(READING PASSAGE Opens)

Things every giraffe knows (apparently)

Things every giraffe knows (apparently)


All promise, and no delivery. Why did I write pepper mill? WHY was I so lazy as to not even to contribute a verb? Readers, please, if pepper mill for you captures the very essence of the Giraffe breakfast experience, comment or tweet ASAP. It’s keeping me awake at night.
In my defence, and in Giraffe’s favour, this could be due to the deeply involving breakfast menu available. Nothing is what you see elsewhere. Well… It didn’t ought to be right? Giraffe is supposed to be quirky in a feel good sort of way.
This is in sharp contrast to the rest of the day’s menu. I have never seen the point of Giraffe’s daytime menu in comparison with the selection from M&S. I have frequently ordered from it and wished I hadn’t. Are there delicious dishes on there that I am missing? Please advise.
Breakfast however came down to ordering three drinks each and three breakfasts between two of us. It was brunch, so that’s how we learnt to live with ourselves. We called the third breakfast (Brioche French toast with compote and yogurt) dessert. It was delicious (it featured fried carbs and sugar- duh!) and the very kind staff let us order it even thought we were strictly beyond the breakfast cut off time by then. But even at that, it was a step below the savoury breakfasts.
Mine was huevous rancheros,: chorizo, black beans, cheese, adobe sauce, avocado & tomato salsa on tortilla- spoilt only by the fact that my poached eggs were hard poached, but otherwise full of exciting flavours.
Huevous rancheros (brunch pizza)

(READING PASSAGE Closes)
(INFORMATION PROVIDED Opens)

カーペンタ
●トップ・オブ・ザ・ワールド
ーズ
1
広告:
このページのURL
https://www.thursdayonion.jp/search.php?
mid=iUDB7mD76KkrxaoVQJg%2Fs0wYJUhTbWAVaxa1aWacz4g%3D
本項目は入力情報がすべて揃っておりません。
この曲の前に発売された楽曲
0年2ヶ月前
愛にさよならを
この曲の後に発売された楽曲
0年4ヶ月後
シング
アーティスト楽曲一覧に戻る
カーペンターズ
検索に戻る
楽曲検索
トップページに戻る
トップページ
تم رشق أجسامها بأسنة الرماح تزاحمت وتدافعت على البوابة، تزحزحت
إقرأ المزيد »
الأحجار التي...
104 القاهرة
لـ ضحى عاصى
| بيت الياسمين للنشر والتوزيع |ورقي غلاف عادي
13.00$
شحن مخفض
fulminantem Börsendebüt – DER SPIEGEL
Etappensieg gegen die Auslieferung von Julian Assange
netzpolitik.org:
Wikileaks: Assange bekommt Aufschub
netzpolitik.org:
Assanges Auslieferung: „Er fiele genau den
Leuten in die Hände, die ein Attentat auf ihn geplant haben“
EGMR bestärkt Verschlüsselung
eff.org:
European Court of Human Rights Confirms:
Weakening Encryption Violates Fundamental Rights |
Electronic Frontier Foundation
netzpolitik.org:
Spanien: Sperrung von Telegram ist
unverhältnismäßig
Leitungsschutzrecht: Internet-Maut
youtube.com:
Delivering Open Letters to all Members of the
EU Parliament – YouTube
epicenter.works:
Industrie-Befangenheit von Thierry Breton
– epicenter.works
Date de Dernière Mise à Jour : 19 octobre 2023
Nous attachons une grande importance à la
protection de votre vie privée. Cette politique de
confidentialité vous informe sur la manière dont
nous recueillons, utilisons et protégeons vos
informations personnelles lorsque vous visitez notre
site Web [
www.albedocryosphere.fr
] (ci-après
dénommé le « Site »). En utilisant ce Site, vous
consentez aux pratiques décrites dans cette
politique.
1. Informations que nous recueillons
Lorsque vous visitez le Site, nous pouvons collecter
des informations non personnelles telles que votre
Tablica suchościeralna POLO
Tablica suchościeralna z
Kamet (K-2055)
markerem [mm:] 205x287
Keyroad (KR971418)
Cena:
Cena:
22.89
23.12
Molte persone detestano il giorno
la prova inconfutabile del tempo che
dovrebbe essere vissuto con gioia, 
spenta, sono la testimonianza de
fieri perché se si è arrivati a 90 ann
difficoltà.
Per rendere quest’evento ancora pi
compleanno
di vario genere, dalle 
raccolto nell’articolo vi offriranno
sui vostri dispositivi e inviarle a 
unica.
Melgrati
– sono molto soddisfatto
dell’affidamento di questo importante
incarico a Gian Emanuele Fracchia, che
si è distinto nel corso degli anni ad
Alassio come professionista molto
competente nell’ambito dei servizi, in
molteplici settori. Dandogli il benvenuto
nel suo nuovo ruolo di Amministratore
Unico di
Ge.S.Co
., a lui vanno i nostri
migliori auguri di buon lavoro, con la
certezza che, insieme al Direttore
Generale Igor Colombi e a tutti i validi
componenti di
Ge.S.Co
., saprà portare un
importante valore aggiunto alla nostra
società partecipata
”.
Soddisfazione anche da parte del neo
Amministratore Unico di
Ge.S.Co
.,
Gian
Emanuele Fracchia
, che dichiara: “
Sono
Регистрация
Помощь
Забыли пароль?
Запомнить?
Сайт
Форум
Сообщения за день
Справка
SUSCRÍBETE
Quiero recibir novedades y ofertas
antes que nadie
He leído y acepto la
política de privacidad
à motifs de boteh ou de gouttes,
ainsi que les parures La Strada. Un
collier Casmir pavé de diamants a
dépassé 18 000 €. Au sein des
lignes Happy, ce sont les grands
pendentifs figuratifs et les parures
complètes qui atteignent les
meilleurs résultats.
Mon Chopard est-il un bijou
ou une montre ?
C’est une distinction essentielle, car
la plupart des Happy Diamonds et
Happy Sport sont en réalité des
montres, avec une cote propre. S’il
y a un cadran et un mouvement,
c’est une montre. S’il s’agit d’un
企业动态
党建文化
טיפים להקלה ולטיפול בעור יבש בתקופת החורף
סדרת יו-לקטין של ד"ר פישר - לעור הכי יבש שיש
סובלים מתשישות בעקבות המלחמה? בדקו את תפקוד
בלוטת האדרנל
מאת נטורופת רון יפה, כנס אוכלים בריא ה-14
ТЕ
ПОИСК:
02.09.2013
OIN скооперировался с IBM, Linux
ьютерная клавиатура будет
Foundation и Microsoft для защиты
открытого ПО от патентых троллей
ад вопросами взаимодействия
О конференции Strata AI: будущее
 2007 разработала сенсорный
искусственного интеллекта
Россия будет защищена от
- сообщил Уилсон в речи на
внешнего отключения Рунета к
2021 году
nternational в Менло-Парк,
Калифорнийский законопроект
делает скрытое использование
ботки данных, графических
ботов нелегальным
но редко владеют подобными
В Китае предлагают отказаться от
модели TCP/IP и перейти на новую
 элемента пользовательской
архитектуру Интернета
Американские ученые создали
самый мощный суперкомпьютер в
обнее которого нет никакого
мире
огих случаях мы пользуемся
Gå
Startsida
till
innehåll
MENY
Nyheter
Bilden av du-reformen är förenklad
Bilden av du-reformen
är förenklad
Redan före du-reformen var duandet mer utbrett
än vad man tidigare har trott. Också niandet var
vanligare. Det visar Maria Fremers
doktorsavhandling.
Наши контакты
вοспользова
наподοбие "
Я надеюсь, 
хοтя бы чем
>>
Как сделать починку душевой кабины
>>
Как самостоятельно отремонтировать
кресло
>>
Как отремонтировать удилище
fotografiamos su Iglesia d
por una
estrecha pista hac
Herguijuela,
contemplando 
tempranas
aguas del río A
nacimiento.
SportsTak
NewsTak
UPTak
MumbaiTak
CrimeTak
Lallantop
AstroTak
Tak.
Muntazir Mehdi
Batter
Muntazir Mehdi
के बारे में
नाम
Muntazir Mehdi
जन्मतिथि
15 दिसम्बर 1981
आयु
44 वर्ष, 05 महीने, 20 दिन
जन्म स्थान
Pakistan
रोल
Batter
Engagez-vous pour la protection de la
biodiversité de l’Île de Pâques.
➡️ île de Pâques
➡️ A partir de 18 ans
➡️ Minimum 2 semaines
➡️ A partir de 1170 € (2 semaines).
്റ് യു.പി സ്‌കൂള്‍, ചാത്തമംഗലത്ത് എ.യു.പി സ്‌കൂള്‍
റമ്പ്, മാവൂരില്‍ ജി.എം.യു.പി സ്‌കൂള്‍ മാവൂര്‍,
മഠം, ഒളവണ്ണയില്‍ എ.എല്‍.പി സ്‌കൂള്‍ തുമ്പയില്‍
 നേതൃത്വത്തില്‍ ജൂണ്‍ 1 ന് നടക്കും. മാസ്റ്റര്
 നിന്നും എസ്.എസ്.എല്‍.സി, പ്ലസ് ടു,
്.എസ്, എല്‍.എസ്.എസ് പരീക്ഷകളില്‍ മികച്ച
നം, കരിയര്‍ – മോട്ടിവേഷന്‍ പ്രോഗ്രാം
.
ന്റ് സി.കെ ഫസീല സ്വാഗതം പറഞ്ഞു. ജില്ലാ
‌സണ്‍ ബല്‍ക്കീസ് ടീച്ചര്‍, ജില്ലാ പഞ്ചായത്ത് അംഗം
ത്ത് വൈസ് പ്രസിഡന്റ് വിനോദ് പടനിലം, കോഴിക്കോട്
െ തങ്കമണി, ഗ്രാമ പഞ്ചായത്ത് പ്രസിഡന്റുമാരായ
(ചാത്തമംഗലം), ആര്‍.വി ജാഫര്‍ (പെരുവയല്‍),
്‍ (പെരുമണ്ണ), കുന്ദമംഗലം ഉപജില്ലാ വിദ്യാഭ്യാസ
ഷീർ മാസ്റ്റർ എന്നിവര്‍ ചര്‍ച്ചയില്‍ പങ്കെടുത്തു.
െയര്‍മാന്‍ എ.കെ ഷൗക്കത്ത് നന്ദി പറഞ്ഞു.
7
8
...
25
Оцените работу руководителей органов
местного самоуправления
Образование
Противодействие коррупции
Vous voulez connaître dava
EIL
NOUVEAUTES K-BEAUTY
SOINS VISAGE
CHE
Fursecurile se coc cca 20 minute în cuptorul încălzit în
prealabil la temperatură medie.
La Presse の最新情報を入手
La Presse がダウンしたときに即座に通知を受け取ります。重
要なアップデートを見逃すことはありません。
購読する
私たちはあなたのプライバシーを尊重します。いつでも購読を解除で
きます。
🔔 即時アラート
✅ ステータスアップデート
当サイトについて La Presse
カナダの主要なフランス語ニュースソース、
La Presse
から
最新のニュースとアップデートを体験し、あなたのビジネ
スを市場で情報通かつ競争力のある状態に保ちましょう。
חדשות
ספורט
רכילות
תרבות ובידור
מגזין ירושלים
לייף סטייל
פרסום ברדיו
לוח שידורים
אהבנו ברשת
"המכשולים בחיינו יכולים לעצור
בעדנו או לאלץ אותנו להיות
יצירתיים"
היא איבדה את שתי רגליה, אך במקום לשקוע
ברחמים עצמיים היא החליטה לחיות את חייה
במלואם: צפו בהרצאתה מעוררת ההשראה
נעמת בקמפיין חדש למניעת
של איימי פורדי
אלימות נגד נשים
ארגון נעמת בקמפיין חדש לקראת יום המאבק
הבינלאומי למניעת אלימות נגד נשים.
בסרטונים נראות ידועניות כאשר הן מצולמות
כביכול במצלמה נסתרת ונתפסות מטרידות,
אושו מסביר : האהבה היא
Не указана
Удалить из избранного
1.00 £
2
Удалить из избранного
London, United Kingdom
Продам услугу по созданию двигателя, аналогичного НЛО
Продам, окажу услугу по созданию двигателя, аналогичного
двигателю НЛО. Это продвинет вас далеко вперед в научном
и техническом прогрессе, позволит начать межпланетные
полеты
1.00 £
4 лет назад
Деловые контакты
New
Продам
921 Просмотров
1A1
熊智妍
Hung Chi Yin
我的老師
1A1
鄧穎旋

(INFORMATION PROVIDED Closes)

Return the full Giraffe breakfast review verbatim, from the title line to the final line. The entries above come from a separate source.

Things every giraffe knows (apparently)

Things every giraffe knows (apparently)


All promise, and no delivery. Why did I write pepper mill? WHY was I so lazy as to not even to contribute a verb? Readers, please, if pepper mill for you captures the very essence of the Giraffe breakfast experience, comment or tweet ASAP. It’s keeping me awake at night.
In my defence, and in Giraffe’s favour, this could be due to the deeply involving breakfast menu available. Nothing is what you see elsewhere. Well… It didn’t ought to be right? Giraffe is supposed to be quirky in a feel good sort of way.
This is in sharp contrast to the rest of the day’s menu. I have never seen the point of Giraffe’s daytime menu in comparison with the selection from M&S. I have frequently ordered from it and wished I hadn’t. Are there delicious dishes on there that I am missing? Please advise.
Breakfast however came down to ordering three drinks each and three breakfasts between two of us. It was brunch, so that’s how we learnt to live with ourselves. We called the third breakfast (Brioche French toast with compote and yogurt) dessert. It was delicious (it featured fried carbs and sugar- duh!) and the very kind staff let us order it even thought we were strictly beyond the breakfast cut off time by then. But even at that, it was a step below the savoury breakfasts.
Mine was huevous rancheros,: chorizo, black beans, cheese, adobe sauce, avocado & tomato salsa on tortilla- spoilt only by the fact that my poached eggs were hard poached, but otherwise full of exciting flavours.
Huevous rancheros (brunch pizza)